4 Ja. De problematiek van overstapkosten in de telecommunicatiesector is onderdeel van het MDW-project Overstapkosten. Hieruit blijkt onder meer dat het aantal mensen dat daadwerkelijk naar een andere aanbieder overstapt en waarvoor transparantieproblemen blijkbaar niet onoverkomelijk zijn, juist bij mobiele telefonie erg hoog is in vergelijking tot de meeste andere markten. Wel heeft het kabinet aanbevelingen uit het MDW-project overgenomen, waarin zij wettelijke maatregelen overweegt wanneer aanbieders van mobiele telefonie er zelf niet in slagen om de verwijdering van sim-locks op een eenvoudige, snelle en toegankelijke manier te organiseren.

5 Ja. Zoals gezegd is dit echter primair een taak van bedrijven en consumentenorganisaties. In dit kader kan ik u meedelen dat op 3 juli jl. tussen de partijen in de mobiele telefonie (gebruikersorganisaties, aanbieders en overheid) een samenwerkingsovereenkomst is getekend over gestandaardiseerde metingen (netwerk en service verlening), een onafhankelijk toets op die metingen door derden en een halfjaarlijkse publicatie over de resultaten. De eerste publicatie zal eind dit jaar plaatsvinden.

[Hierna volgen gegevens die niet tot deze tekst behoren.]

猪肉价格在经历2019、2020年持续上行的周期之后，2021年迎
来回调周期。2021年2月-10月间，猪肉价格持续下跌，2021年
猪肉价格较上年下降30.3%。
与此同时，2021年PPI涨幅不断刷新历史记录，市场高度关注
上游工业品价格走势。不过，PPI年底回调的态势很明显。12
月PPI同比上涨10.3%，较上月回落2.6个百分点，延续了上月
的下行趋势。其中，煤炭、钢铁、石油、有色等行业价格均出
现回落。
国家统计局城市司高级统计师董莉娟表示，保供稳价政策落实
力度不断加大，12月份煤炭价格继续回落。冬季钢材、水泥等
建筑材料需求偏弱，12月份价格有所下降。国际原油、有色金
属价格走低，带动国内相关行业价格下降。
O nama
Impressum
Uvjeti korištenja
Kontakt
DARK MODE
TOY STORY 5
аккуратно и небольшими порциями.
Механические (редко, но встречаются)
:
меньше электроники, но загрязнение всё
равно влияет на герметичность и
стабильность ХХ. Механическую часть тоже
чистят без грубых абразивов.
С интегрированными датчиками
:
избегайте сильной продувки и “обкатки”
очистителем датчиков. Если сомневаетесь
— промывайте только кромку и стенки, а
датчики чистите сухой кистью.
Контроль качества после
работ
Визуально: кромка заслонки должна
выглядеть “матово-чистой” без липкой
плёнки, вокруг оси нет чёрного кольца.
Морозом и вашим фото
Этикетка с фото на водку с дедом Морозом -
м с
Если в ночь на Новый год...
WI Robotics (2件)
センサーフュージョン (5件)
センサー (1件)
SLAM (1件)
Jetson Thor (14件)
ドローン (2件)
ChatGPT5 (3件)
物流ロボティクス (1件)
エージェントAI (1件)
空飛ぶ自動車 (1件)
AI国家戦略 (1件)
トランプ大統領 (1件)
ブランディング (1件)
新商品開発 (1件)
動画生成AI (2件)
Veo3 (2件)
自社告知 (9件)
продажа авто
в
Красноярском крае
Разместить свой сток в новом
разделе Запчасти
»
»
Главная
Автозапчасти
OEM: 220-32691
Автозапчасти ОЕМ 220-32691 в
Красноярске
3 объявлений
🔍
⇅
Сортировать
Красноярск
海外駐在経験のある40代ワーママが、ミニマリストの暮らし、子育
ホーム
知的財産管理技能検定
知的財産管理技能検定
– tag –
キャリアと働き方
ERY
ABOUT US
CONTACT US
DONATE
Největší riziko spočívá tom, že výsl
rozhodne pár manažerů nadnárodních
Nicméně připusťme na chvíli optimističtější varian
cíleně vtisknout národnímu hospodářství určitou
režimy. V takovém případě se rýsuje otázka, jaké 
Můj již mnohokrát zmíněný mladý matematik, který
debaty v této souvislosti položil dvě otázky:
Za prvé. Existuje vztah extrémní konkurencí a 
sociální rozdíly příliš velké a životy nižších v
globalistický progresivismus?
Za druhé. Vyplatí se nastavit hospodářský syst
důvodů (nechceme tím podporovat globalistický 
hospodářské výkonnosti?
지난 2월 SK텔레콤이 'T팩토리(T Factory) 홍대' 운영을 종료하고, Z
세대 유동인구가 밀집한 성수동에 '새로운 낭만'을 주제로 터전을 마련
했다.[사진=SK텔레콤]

Verder zijn in de nieuwe Universele Dienstenrichtlijn bepalingen opgenomen op grond waarvan de transparantie van de kwaliteit van mobiele netwerken kan worden bevorderd. Deze bepalingen zijn met name bedoeld om de onderlinge vergelijkbaarheid van de kwaliteit van netwerken voor eindgebruikers te bevorderen. Bij de implementatie van deze richtlijn in Nederlandse wetgeving zal hieraan terdege aandacht worden geschonken. Deze bepalingen zullen ook gelden voor aanbieders van mobiele telefoondiensten en zijn met name relevant indien blijkt dat bedrijven en consumentenorganisaties niet voldoende transparantie van de kwaliteit van netwerken zelf kunnen realiseren.